● Problem description
Pick every line out of the entries below that holds the string "августа", and report them.
────────────────
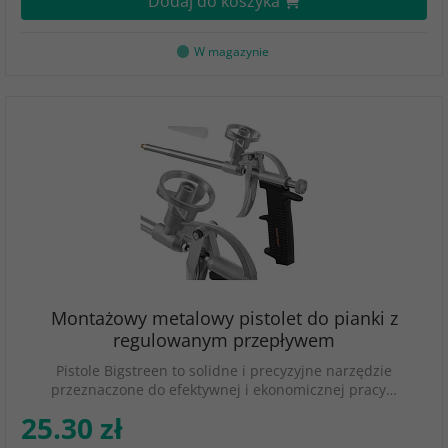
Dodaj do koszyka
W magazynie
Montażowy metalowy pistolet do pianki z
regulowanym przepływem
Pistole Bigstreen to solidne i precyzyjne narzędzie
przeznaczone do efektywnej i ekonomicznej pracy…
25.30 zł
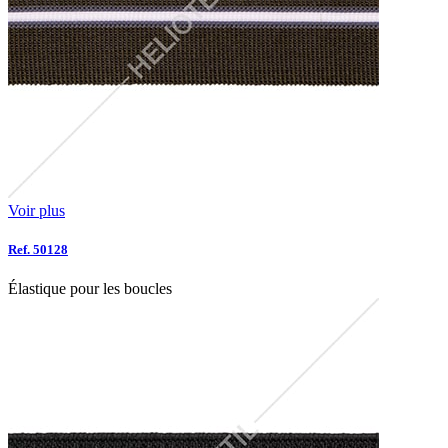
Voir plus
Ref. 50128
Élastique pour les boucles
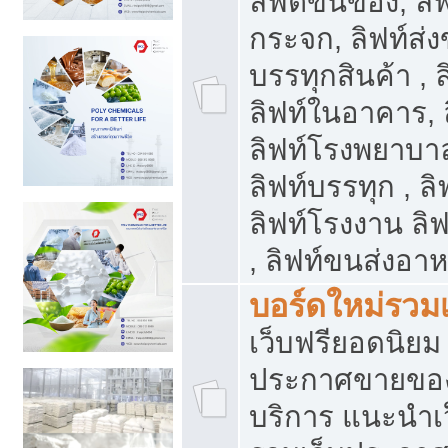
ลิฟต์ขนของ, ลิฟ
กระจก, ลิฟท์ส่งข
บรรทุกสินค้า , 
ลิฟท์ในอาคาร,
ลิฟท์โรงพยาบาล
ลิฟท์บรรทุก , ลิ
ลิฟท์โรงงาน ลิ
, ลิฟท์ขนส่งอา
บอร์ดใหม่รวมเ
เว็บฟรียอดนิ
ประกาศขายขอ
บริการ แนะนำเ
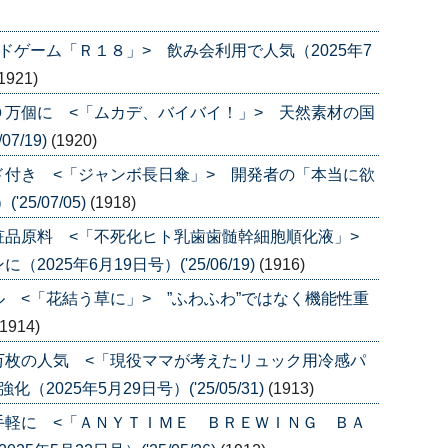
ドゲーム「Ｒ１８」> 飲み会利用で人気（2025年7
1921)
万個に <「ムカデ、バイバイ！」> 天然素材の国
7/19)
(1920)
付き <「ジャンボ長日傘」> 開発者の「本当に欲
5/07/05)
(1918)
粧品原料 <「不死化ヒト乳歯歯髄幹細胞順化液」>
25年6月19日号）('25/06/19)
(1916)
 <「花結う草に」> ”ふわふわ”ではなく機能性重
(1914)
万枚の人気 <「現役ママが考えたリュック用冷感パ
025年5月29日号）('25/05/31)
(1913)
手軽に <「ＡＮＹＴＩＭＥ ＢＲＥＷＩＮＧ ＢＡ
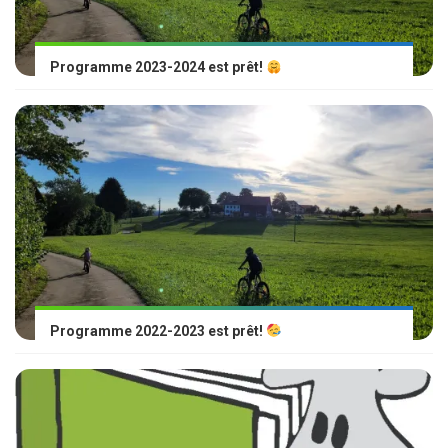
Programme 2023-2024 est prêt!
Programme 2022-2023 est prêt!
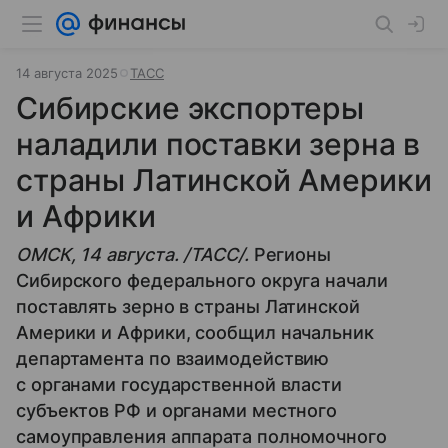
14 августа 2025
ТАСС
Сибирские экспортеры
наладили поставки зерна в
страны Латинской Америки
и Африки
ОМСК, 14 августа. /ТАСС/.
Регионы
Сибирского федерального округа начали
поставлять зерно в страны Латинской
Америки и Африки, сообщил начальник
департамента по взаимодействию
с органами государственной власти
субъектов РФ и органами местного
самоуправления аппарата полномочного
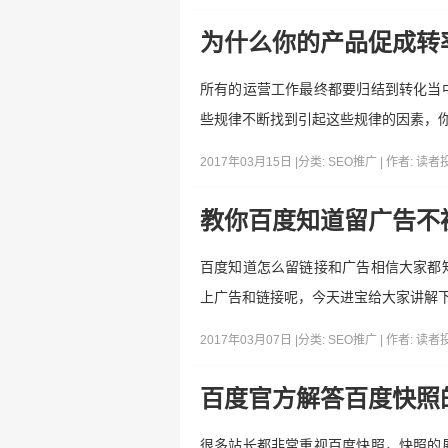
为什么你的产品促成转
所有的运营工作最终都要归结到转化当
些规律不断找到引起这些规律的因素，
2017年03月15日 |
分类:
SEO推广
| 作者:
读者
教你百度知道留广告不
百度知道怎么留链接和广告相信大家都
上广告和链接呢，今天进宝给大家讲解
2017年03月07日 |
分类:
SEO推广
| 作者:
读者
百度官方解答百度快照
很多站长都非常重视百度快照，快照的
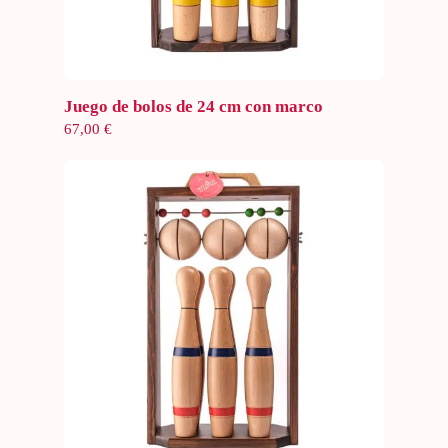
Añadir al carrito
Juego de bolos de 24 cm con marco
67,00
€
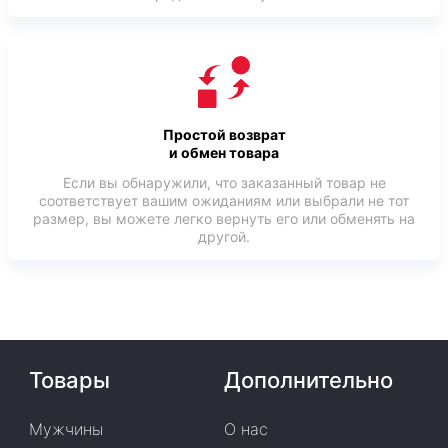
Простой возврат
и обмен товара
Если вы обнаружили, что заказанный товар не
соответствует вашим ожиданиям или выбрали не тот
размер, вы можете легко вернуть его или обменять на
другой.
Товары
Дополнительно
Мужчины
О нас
────────────────
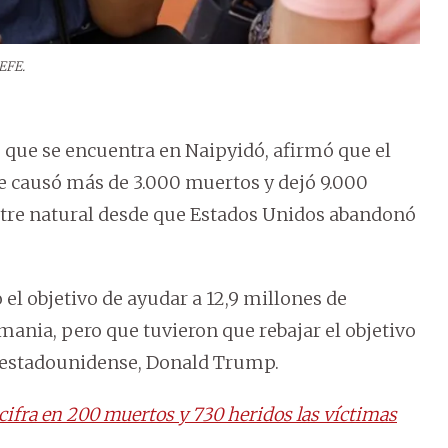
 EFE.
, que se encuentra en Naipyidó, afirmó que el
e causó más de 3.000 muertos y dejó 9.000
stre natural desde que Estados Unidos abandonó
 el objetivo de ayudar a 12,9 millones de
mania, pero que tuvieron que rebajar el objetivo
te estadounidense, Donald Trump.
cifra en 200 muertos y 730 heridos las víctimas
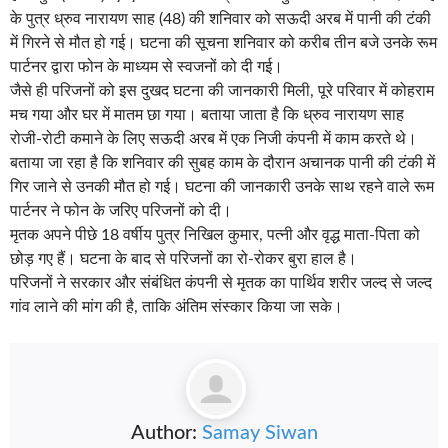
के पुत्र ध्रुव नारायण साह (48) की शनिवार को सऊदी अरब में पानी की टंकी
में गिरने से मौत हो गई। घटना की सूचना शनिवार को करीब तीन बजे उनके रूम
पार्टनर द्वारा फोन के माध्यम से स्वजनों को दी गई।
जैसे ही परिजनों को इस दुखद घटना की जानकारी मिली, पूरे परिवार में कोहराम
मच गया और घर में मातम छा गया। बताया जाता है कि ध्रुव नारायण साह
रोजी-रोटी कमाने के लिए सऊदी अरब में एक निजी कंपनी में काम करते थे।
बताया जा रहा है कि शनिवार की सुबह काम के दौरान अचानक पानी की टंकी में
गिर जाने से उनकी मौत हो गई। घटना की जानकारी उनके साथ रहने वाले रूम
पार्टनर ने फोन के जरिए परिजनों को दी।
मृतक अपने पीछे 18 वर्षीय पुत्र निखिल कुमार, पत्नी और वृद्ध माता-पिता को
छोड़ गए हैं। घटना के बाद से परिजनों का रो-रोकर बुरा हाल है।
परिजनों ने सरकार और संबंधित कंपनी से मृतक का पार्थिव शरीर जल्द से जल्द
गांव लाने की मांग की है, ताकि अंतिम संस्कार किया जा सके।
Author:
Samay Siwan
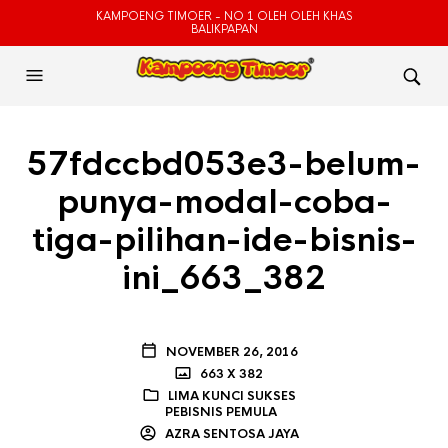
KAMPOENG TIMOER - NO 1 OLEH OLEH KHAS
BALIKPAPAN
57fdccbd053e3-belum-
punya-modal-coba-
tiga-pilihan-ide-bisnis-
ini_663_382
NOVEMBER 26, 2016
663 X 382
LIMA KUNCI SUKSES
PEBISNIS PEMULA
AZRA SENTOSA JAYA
────────────────
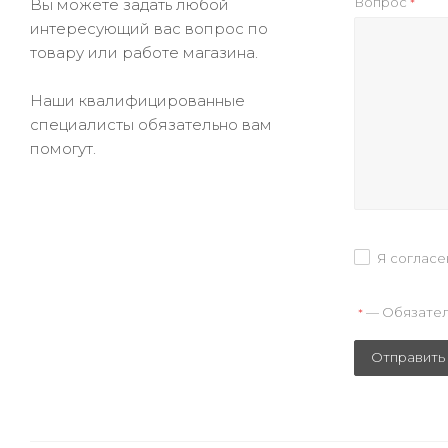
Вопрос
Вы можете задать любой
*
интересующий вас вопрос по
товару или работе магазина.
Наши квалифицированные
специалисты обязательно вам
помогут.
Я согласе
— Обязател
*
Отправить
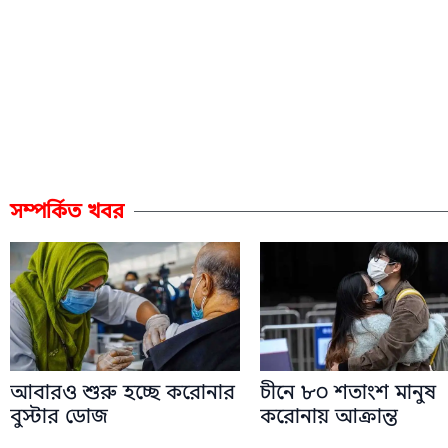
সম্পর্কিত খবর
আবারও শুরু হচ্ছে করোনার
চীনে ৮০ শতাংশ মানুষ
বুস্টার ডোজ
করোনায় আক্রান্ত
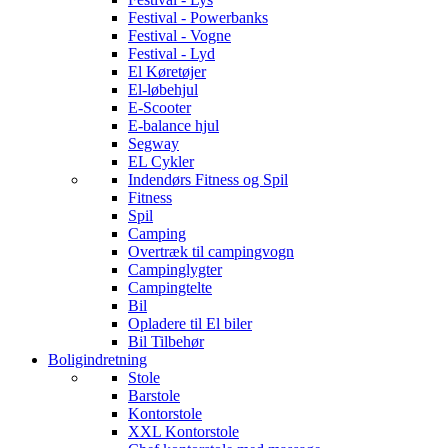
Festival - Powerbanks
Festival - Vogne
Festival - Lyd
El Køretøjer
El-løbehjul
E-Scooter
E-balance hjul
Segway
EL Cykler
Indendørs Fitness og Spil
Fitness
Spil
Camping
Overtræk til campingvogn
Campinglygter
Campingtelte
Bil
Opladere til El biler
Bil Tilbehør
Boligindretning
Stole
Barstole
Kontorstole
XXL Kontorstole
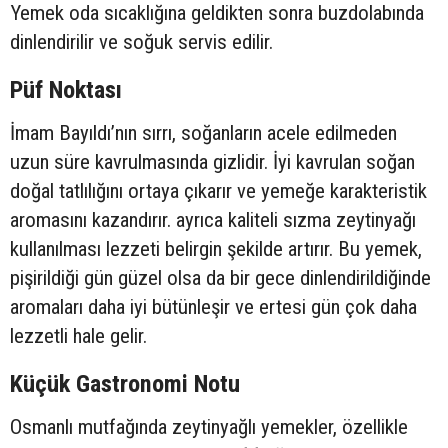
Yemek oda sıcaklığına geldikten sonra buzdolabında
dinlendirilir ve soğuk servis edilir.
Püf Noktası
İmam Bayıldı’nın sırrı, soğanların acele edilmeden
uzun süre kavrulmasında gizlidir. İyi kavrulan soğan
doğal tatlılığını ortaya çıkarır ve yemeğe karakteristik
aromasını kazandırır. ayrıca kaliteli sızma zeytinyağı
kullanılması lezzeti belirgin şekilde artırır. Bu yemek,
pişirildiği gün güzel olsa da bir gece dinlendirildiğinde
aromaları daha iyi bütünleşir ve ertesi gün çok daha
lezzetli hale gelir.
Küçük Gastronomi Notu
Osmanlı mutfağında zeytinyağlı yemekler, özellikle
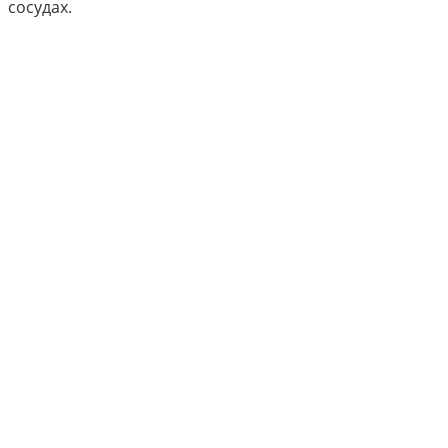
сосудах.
────────────────
● Answer for this exercise
14 августа 2025
ОМСК, 14 августа. /ТАСС/.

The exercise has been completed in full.